YOUR INSTRUCTIONS = Among the records below, count the lines where "flutter" occurs, and report that total alone.

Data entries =
══════

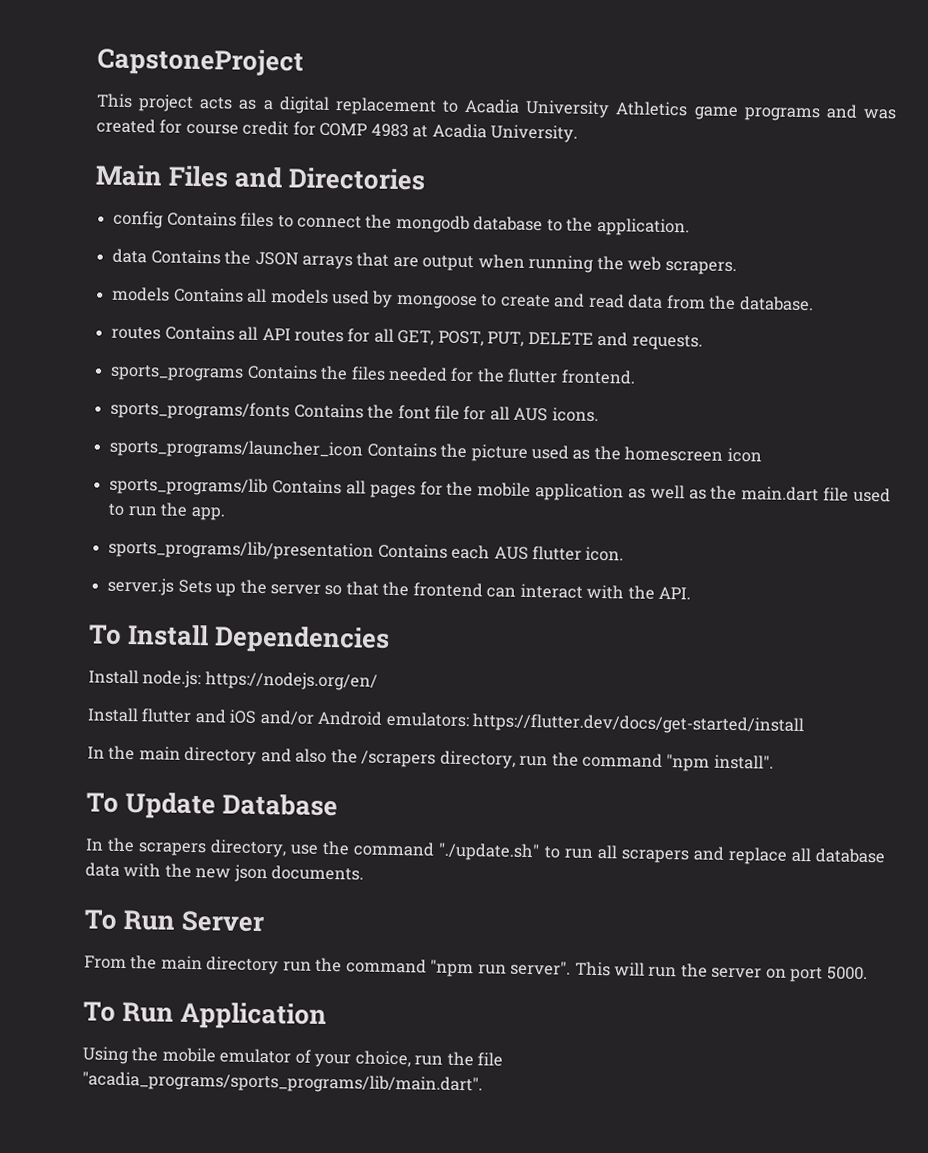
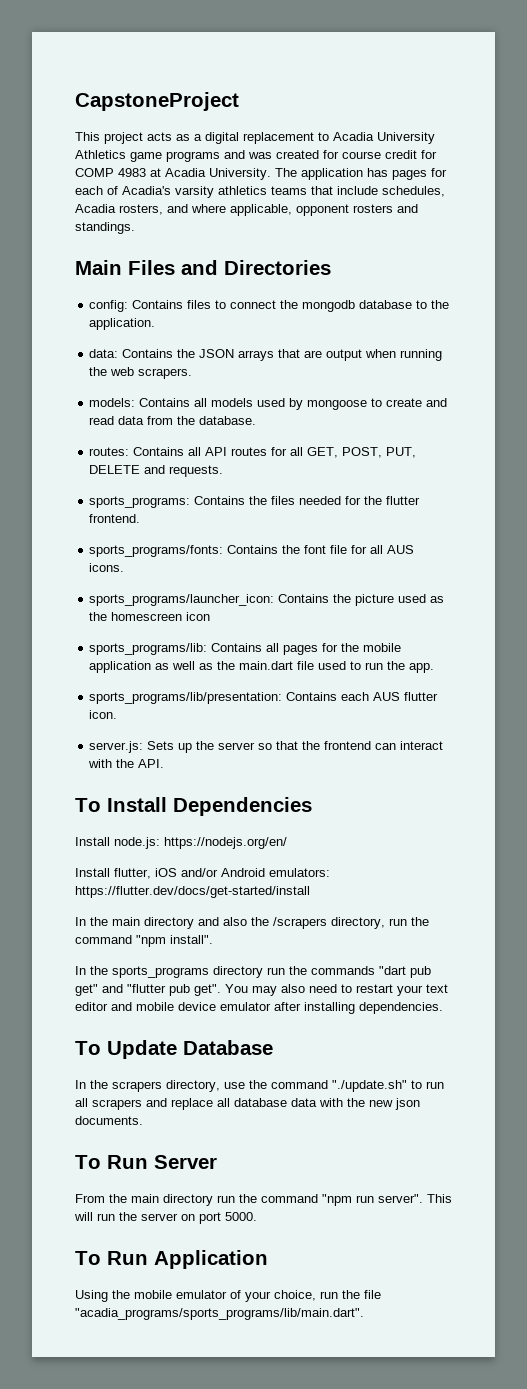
(579, 133) none -> [275,168,447,180] [75,186,445,198] [75,204,418,216] [75,222,135,234] The application has pages for each of Acadia's varsity athletics teams that include schedules, Acadia rosters, and where applicable, opponent rosters and standings.
[113,210,165,229] config -> [89,300,129,312] config:
[112,248,148,264] data -> [89,349,119,358] data:
[112,286,171,302] models -> [89,398,136,407] models:
[111,326,162,340] routes -> [89,447,130,456] routes:
[110,364,245,382] sports_programs -> [89,496,191,508] sports_programs:
[110,400,291,421] sports_programs/fonts -> [89,545,224,557] sports_programs/fonts:
[109,438,364,460] sports_programs/launcher_icon -> [89,594,275,606] sports_programs/launcher_icon:
[109,476,269,497] sports_programs/lib -> [89,643,208,655] sports_programs/lib:
[108,539,375,561] sports_programs/lib/presentation -> [89,692,283,704] sports_programs/lib/presentation:
[107,577,175,596] server.js -> [89,741,144,753] server.js:
[141,708,227,724] flutter and -> [114,868,151,879] flutter,
(774, 762) none -> [75,966,431,978] [75,984,448,996] [75,1002,443,1014] // In the sports_programs directory run the commands "dart pub get" and "flutter pub get". You may also need to restart your text editor and mobile device emulator after installing dependencies.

══════

RESPONSE BELOW = 2